:: MATERIAL PROVIDED

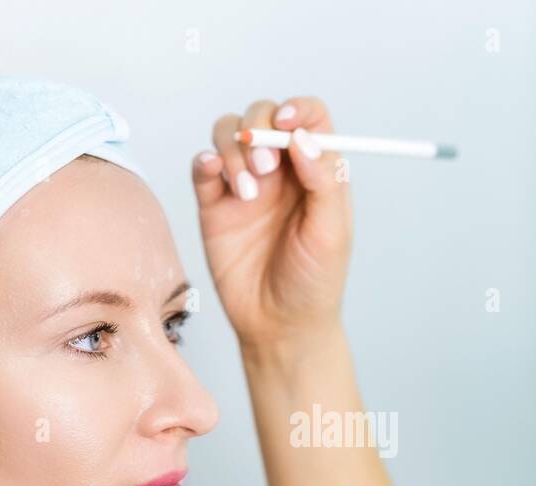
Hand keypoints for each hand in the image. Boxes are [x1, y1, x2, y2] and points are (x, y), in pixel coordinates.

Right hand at [193, 96, 352, 356]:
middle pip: (263, 115)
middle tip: (264, 168)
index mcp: (316, 171)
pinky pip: (203, 167)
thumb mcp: (332, 232)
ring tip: (247, 195)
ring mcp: (245, 184)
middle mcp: (281, 171)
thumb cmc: (314, 282)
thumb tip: (302, 137)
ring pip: (228, 133)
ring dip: (234, 150)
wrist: (280, 325)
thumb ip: (324, 180)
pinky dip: (205, 160)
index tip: (287, 123)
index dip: (298, 109)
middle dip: (258, 129)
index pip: (309, 118)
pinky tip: (215, 174)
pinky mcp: (214, 204)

::::

* _BRIEF_: Which of the lines above include the word "index"? List those lines.

* _SOLUTION FOR THIS EXERCISE_:
index mcp: (316, 171)
index tip: (287, 123)
index dip: (298, 109)
index pip: (309, 118)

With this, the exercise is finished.